* The task *
Would you please return the lines of the entries below starting at the line that has "parity dashboards to" and ending at the line that has "- Memory-backed conversations", both included, exactly as they are?

* The data *
▼▼▼

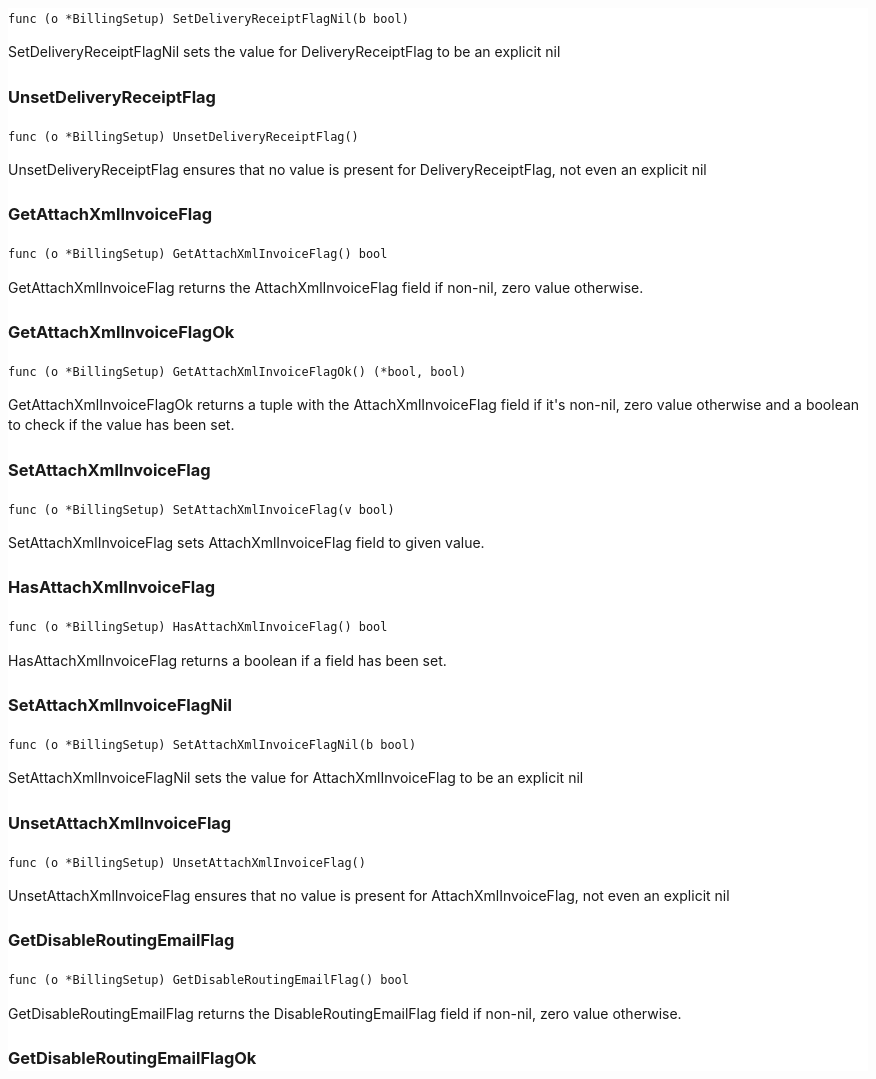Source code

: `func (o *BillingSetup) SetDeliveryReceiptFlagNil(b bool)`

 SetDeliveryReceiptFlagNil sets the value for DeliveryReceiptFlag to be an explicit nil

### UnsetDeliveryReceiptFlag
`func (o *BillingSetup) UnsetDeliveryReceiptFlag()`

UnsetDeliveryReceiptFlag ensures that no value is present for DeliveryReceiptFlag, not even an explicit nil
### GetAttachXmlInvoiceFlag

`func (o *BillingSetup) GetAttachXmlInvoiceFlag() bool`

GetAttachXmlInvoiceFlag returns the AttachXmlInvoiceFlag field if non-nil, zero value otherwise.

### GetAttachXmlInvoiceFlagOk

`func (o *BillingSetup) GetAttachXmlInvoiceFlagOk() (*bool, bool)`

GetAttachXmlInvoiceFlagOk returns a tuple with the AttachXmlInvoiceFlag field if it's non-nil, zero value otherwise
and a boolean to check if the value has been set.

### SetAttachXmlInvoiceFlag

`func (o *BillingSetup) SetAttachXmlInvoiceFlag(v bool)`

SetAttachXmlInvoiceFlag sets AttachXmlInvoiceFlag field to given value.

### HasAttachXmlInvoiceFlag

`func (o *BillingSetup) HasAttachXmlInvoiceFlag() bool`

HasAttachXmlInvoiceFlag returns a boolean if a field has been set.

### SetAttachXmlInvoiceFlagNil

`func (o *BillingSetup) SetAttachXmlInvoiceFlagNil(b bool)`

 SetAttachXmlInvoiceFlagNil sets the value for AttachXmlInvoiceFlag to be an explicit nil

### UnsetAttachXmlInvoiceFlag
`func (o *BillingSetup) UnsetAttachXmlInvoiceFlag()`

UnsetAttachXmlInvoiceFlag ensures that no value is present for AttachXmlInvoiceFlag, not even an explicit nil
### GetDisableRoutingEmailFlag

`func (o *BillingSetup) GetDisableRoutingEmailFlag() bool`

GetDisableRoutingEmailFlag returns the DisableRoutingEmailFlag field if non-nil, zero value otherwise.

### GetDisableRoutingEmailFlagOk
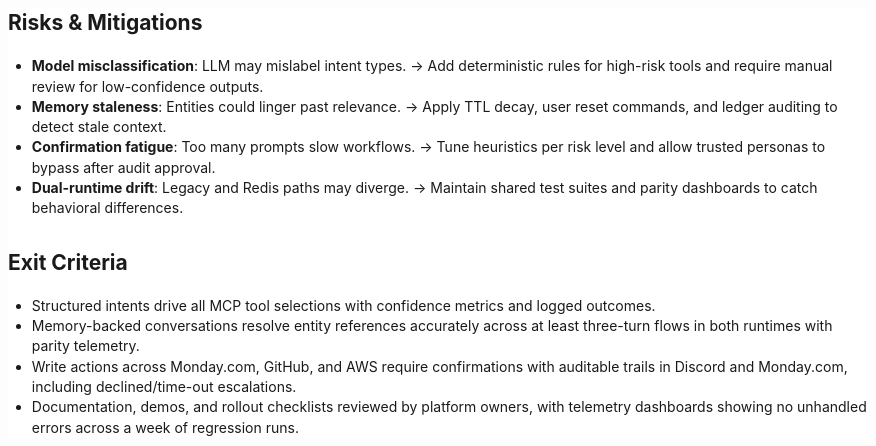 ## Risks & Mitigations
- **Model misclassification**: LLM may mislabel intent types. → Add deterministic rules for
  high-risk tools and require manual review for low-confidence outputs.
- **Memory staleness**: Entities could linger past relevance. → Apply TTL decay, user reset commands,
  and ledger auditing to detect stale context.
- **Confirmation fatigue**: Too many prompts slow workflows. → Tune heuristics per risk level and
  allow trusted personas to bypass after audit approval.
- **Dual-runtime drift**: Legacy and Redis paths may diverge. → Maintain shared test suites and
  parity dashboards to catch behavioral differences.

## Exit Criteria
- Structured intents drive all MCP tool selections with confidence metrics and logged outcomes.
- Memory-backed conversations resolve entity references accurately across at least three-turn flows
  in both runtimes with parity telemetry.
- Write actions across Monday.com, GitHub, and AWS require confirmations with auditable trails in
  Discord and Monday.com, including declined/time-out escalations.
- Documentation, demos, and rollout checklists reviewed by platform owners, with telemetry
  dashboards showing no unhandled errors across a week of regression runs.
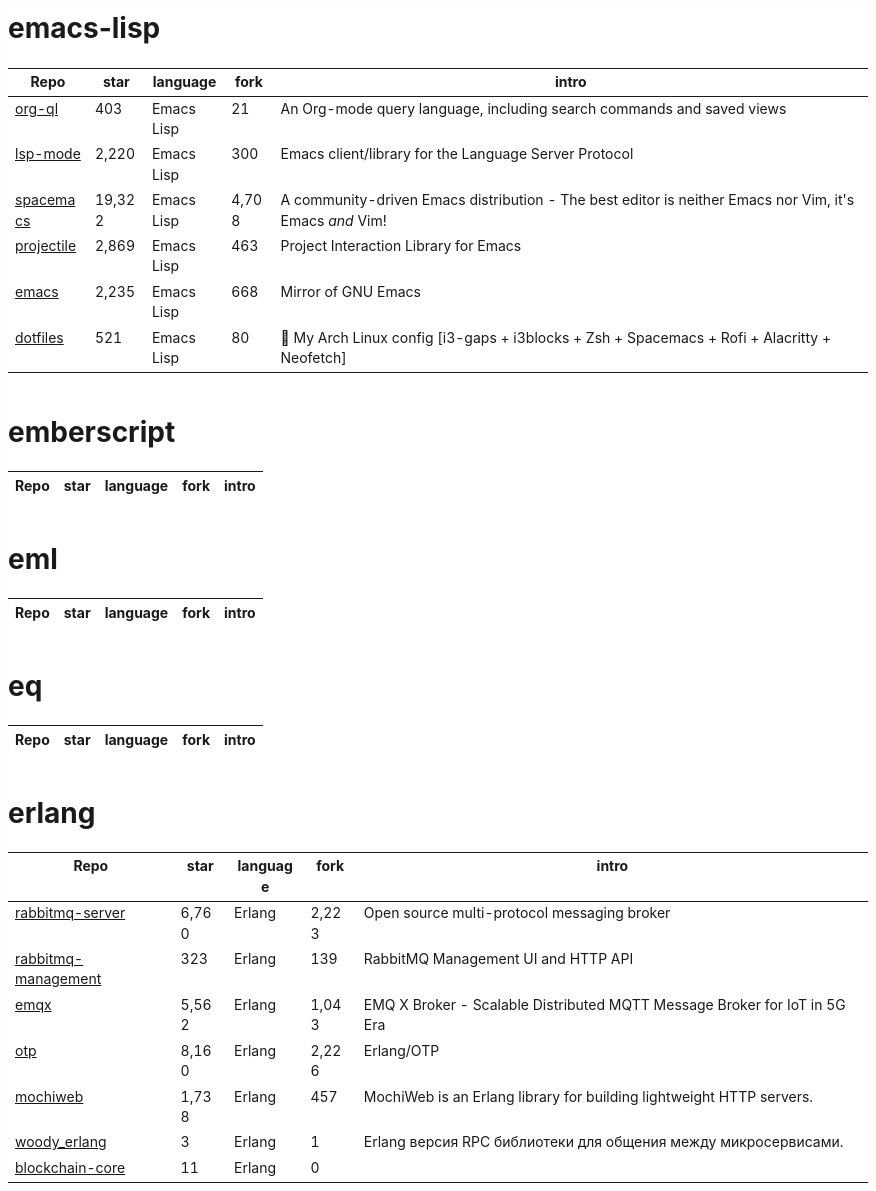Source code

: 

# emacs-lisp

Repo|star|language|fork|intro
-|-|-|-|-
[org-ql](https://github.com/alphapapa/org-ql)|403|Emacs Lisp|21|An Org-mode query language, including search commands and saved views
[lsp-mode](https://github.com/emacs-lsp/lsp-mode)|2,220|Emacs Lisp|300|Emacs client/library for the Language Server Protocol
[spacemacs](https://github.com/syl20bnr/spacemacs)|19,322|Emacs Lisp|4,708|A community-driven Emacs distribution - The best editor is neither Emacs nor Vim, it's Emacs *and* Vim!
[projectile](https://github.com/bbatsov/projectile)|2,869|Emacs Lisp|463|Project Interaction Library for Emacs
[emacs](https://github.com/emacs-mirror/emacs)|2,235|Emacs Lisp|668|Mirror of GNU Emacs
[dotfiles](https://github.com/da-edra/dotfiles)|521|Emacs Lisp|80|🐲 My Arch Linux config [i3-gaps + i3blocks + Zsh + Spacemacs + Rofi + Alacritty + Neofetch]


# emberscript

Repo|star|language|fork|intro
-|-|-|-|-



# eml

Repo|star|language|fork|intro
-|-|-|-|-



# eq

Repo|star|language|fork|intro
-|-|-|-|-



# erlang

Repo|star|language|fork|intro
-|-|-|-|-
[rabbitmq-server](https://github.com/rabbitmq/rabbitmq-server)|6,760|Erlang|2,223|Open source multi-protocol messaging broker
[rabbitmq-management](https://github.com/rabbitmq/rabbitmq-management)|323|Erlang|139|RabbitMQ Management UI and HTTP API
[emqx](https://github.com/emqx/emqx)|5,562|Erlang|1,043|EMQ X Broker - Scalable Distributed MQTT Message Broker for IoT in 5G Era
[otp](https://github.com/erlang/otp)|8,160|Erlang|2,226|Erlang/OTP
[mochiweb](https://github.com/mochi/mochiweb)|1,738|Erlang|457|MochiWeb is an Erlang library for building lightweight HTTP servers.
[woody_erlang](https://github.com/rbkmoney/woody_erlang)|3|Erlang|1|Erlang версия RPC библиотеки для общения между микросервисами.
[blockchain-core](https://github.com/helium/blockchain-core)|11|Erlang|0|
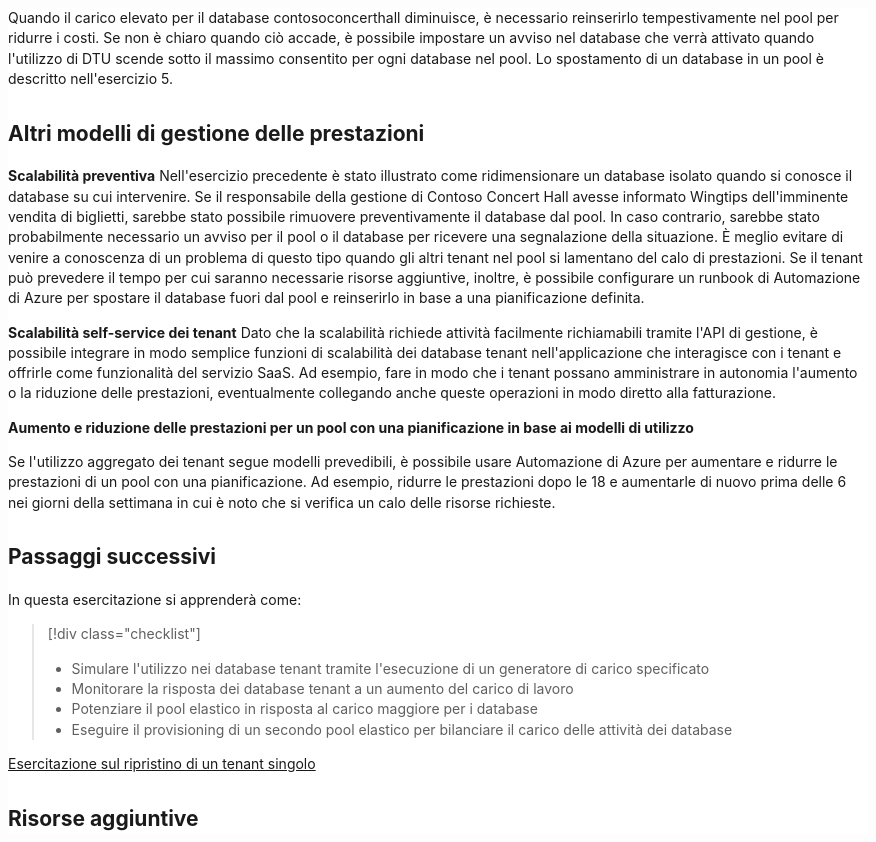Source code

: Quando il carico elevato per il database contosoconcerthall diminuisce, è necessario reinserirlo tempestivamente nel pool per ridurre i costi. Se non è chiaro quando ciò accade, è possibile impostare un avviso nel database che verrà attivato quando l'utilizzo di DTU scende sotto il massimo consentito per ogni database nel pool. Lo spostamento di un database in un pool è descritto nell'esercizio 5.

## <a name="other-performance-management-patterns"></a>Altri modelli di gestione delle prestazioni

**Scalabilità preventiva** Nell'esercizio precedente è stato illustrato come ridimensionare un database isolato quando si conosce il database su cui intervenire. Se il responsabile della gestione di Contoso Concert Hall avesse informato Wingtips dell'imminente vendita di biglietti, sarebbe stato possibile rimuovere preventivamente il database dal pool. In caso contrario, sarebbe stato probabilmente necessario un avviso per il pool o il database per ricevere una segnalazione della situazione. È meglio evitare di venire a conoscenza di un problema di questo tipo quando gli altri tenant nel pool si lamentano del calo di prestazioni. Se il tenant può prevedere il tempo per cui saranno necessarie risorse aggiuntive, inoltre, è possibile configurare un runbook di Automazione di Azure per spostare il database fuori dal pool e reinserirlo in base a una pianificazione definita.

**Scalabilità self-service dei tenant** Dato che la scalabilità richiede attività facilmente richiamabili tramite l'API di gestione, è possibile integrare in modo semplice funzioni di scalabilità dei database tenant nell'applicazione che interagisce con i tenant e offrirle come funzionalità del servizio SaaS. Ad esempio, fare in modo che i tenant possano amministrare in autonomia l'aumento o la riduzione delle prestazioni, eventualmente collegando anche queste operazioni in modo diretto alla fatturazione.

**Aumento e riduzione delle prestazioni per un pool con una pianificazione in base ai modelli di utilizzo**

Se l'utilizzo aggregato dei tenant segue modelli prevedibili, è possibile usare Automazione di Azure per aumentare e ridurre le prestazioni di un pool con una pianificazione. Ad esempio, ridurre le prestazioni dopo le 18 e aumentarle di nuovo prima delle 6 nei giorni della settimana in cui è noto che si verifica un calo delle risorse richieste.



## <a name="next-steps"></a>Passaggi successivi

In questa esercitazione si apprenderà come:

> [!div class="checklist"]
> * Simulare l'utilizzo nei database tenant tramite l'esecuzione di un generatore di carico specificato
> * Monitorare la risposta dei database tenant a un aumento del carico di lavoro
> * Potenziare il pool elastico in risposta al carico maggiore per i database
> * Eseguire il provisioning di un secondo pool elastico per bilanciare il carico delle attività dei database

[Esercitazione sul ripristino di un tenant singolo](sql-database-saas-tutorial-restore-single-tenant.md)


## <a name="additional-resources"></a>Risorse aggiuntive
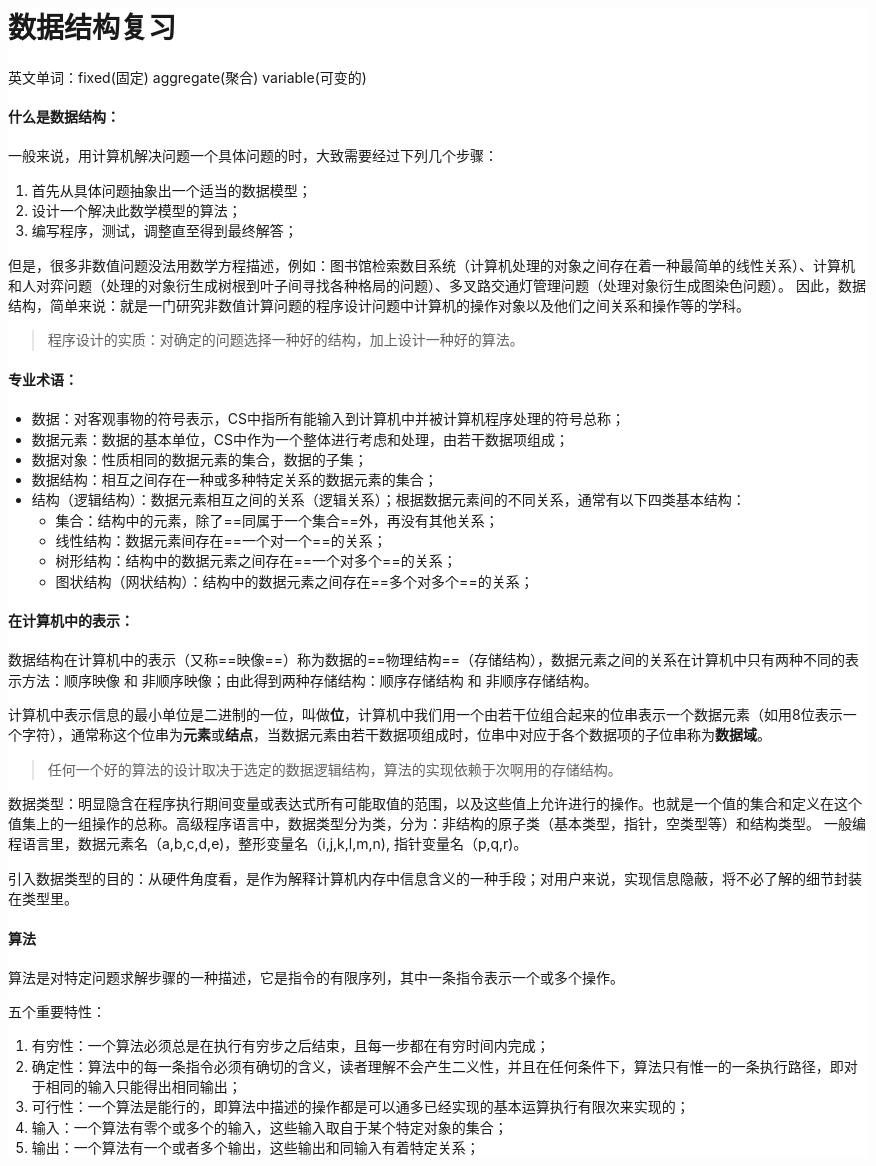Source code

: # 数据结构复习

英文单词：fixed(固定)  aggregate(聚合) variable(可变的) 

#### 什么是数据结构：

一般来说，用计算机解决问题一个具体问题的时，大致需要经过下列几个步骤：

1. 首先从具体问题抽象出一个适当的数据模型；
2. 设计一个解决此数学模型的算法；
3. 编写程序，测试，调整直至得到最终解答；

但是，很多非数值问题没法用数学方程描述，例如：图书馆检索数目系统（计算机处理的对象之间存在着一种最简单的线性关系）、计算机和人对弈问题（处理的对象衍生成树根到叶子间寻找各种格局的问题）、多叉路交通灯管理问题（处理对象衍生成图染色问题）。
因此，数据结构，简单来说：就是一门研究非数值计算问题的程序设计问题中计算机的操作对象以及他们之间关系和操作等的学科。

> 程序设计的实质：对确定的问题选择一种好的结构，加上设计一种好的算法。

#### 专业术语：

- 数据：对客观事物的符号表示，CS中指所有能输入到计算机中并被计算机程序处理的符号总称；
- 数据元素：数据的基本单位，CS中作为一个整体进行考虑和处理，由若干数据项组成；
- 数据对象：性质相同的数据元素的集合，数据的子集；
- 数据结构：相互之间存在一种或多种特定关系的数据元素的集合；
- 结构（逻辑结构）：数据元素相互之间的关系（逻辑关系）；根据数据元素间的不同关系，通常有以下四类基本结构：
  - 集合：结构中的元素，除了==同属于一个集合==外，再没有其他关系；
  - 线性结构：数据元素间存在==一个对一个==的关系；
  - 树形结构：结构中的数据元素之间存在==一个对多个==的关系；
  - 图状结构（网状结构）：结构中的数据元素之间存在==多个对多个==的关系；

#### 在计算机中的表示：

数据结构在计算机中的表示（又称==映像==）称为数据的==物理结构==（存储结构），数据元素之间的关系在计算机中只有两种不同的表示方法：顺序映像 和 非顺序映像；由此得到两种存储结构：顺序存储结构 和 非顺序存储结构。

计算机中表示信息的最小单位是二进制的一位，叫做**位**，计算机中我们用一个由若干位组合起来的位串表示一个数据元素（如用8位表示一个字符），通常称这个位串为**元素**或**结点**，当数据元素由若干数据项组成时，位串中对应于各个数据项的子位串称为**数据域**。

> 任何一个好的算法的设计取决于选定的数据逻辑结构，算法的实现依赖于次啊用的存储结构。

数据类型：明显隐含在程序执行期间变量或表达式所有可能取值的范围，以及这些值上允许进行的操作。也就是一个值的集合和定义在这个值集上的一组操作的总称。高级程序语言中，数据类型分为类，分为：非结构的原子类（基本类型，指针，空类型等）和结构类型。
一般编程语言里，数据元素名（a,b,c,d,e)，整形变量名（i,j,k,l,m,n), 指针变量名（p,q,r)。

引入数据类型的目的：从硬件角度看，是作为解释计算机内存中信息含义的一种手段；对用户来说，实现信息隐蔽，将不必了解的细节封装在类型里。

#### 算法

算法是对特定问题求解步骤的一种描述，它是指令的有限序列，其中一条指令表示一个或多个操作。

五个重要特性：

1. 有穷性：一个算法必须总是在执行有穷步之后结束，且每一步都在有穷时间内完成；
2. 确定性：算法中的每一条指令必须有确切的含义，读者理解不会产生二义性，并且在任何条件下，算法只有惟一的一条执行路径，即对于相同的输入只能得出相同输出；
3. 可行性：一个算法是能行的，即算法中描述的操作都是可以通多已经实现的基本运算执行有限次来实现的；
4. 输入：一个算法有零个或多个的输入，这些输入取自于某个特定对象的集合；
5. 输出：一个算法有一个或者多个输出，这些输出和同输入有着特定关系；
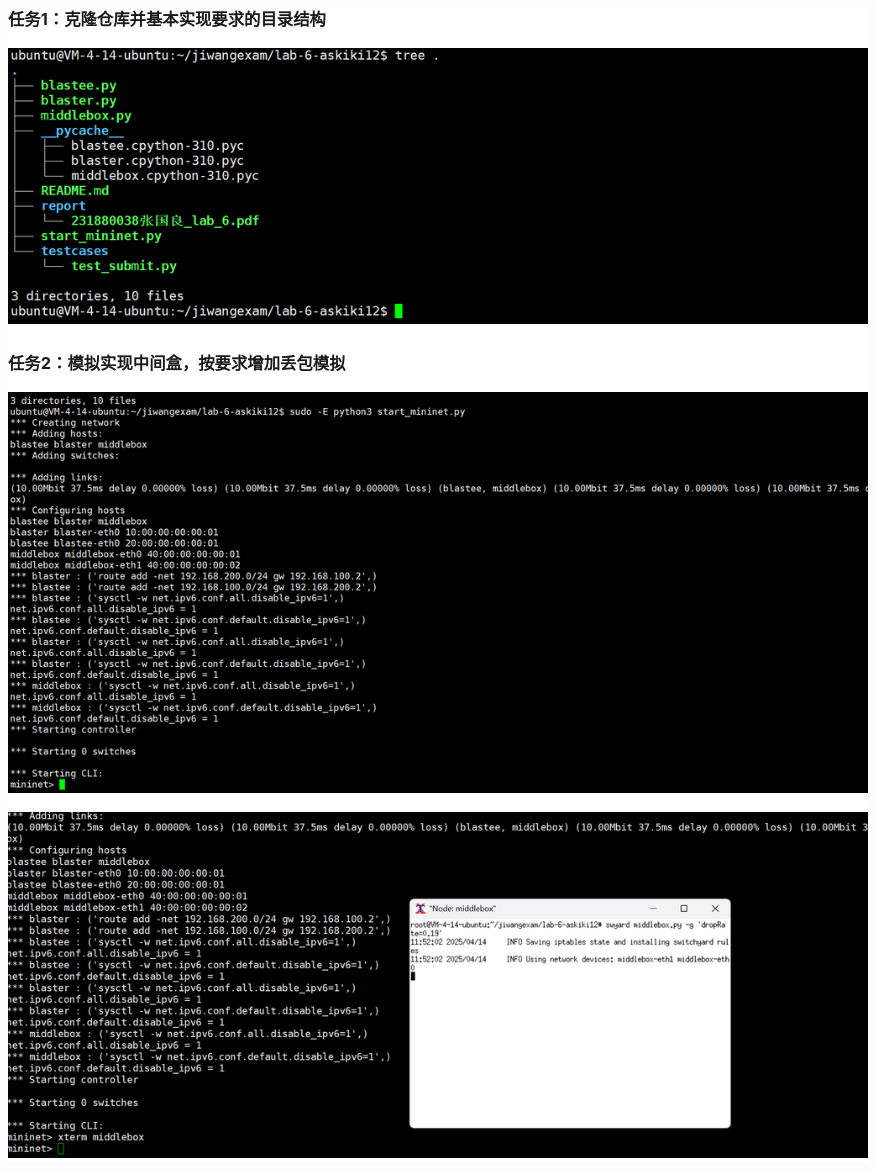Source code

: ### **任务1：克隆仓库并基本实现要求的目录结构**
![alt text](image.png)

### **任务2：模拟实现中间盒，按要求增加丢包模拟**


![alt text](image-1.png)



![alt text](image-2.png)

▲▲▲

* Exercise result *
  parity dashboards to catch behavioral differences.

## Exit Criteria
- Structured intents drive all MCP tool selections with confidence metrics and logged outcomes.
- Memory-backed conversations resolve entity references accurately across at least three-turn flows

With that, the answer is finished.